BRIEF:
Produce a perfect copy of the listing, matching each line.
(GIVEN RECORDS Opens)
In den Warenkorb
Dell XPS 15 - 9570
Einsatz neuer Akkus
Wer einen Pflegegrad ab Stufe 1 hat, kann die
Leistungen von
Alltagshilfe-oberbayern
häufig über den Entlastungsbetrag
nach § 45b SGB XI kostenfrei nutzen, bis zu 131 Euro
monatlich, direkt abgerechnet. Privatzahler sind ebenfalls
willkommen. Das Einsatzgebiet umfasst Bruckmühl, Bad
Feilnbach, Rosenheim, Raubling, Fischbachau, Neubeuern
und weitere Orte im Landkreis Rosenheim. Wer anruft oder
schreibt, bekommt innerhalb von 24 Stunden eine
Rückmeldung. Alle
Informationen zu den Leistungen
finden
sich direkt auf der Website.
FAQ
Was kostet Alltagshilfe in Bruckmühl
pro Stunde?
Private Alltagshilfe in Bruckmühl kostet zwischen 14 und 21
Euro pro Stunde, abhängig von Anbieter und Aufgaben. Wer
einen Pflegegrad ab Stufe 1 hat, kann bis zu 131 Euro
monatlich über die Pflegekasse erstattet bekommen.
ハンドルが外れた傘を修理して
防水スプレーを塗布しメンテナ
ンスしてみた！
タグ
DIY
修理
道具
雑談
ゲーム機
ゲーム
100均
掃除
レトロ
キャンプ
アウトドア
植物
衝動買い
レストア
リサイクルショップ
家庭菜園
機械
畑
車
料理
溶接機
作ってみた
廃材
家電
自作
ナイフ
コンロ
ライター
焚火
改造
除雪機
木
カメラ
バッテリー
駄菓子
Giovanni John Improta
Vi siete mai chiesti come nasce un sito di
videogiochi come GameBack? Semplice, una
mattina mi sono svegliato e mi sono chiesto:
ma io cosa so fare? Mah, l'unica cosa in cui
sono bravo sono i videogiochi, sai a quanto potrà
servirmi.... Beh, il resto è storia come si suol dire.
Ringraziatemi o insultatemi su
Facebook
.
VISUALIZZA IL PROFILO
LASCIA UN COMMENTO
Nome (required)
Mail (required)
(GIVEN RECORDS Closes)
WRITTEN ANSWER:
In den Warenkorb
Dell XPS 15 - 9570
Einsatz neuer Akkus
Wer einen Pflegegrad ab Stufe 1 hat, kann die
Leistungen von
Alltagshilfe-oberbayern
häufig über den Entlastungsbetrag
nach § 45b SGB XI kostenfrei nutzen, bis zu 131 Euro
monatlich, direkt abgerechnet. Privatzahler sind ebenfalls
willkommen. Das Einsatzgebiet umfasst Bruckmühl, Bad
Feilnbach, Rosenheim, Raubling, Fischbachau, Neubeuern
und weitere Orte im Landkreis Rosenheim. Wer anruft oder
schreibt, bekommt innerhalb von 24 Stunden eine
Rückmeldung. Alle
Informationen zu den Leistungen
finden
sich direkt auf der Website.
FAQ
Was kostet Alltagshilfe in Bruckmühl
pro Stunde?
Private Alltagshilfe in Bruckmühl kostet zwischen 14 und 21
Euro pro Stunde, abhängig von Anbieter und Aufgaben. Wer
einen Pflegegrad ab Stufe 1 hat, kann bis zu 131 Euro
monatlich über die Pflegekasse erstattet bekommen.
ハンドルが外れた傘を修理して
防水スプレーを塗布しメンテナ
ンスしてみた！
タグ
DIY
修理
道具
雑談
ゲーム機
ゲーム
100均
掃除
レトロ
キャンプ
アウトドア
植物
衝動買い
レストア
リサイクルショップ
家庭菜園
機械
畑
車
料理
溶接機
作ってみた
廃材
家電
自作
ナイフ
コンロ
ライター
焚火
改造
除雪機
木
カメラ
バッテリー
駄菓子
Giovanni John Improta
Vi siete mai chiesti come nasce un sito di
videogiochi come GameBack? Semplice, una
mattina mi sono svegliato e mi sono chiesto:
ma io cosa so fare? Mah, l'unica cosa in cui
sono bravo sono i videogiochi, sai a quanto potrà
servirmi.... Beh, il resto è storia come si suol dire.
Ringraziatemi o insultatemi su
Facebook
.
VISUALIZZA IL PROFILO
LASCIA UN COMMENTO
Nome (required)
Mail (required)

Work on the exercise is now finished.